**READING PASSAGE**:
────

Are we so afraid to dream?

Are we so afraid to fly?

I’m reminded of a slogan I’ve seen at science-fiction conventions:

The meek shall inherit the earth. The rest of us will go to the stars.


Okay. For all you holier-than-thou smarty-pantses out there, here’s a question. If an average-sized couch cushion were to hit a brick wall at 15 mph, would you think at first glance that the brick wall might be damaged?

I thought not.

So leave me the FUCK alone with your judgmental snippetiness about how YOU would have aborted the launch (let alone how you would have even seen the insulation incident they only saw on video LATER) and how could I even THINK that maybe Mission Control didn’t think they had sufficient reason to effectively waste a large chunk of what little funding they had because “human life was on the line.” Human life is on the line every time you get in your car, but that doesn’t stop normal people from driving to work. (No, I’m not normal. Thanks for asking.) Human life is on the line every time a new medication gets sold to any demographic outside who it was originally tested with, and it’s a hell of a lot more people at risk, with a lot less knowledge of what they’re getting into, than the seven people on board the shuttle. Yes, it was a tragedy. Yes, it was technically preventable. And yes, hindsight is 20/20. So, as I said, get off your high horse. There’s too many of those around lately and it’s getting hard for a good objective fact-finding scientist to breathe.

────

**INFORMATION GIVEN**:
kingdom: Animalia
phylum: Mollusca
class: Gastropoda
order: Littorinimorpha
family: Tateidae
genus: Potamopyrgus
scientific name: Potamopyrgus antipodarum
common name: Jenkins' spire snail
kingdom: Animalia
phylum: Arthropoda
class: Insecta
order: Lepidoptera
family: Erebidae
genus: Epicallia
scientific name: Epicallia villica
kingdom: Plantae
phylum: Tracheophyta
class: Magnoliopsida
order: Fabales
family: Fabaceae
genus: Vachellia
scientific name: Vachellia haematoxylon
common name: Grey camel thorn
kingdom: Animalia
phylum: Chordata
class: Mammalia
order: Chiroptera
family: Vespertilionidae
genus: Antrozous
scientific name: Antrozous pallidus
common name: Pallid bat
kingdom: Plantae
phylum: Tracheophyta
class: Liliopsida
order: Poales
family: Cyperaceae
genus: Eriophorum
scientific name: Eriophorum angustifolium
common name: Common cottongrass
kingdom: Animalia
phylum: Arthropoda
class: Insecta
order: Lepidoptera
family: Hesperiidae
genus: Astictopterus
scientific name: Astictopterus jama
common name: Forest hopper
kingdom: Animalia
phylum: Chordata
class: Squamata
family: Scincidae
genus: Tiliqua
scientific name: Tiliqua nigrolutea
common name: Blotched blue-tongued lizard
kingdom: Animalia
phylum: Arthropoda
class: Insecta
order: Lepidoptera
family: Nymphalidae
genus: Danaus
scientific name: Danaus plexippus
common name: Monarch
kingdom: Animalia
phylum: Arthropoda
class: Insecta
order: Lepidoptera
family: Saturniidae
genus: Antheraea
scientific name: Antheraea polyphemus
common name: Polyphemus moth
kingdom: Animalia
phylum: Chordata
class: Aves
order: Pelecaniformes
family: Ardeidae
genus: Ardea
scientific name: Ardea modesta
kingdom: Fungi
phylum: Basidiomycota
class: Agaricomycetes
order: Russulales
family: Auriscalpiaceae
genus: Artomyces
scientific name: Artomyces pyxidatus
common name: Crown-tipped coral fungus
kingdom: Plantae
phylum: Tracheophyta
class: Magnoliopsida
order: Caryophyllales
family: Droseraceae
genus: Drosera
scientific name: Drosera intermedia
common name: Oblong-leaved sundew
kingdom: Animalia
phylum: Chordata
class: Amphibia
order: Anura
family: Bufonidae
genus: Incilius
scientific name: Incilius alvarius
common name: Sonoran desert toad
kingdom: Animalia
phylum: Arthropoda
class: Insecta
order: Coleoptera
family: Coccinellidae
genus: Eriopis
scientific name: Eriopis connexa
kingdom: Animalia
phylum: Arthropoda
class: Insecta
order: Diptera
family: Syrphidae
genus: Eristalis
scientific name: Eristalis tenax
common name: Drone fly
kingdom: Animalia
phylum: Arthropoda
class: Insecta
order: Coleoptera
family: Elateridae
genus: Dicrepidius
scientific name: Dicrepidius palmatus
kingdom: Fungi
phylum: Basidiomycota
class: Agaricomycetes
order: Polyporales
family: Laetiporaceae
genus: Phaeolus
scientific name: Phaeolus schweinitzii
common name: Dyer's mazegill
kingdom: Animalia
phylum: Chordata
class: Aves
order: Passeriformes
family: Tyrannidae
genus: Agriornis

────

**WHAT TO DO**:
**a)** In the shuttle post, list every sentence that begins with "Yes" or "And yes."
**b)** Output the part of the shuttle post that runs from "Are we so afraid to dream?" to "I thought not.", copying it word for word.
**c)** Decide whether each statement agrees with the shuttle post: (i) the couch cushion in the writer's question strikes the brick wall at 15 mph; (ii) the writer claims to be a normal person; (iii) the post says seven people were on board the shuttle.
The data above are separate material from the shuttle post.

**TASK-BY-TASK ANSWERS**:
**a)**
- Yes, it was a tragedy.
- Yes, it was technically preventable.
- And yes, hindsight is 20/20.

**b)**
Are we so afraid to dream?

Are we so afraid to fly?

I’m reminded of a slogan I’ve seen at science-fiction conventions:

The meek shall inherit the earth. The rest of us will go to the stars.


Okay. For all you holier-than-thou smarty-pantses out there, here’s a question. If an average-sized couch cushion were to hit a brick wall at 15 mph, would you think at first glance that the brick wall might be damaged?

I thought not.

**c)**
(i) Yes: "hit a brick wall at 15 mph"
(ii) No: "No, I’m not normal."
(iii) Yes: "than the seven people on board the shuttle"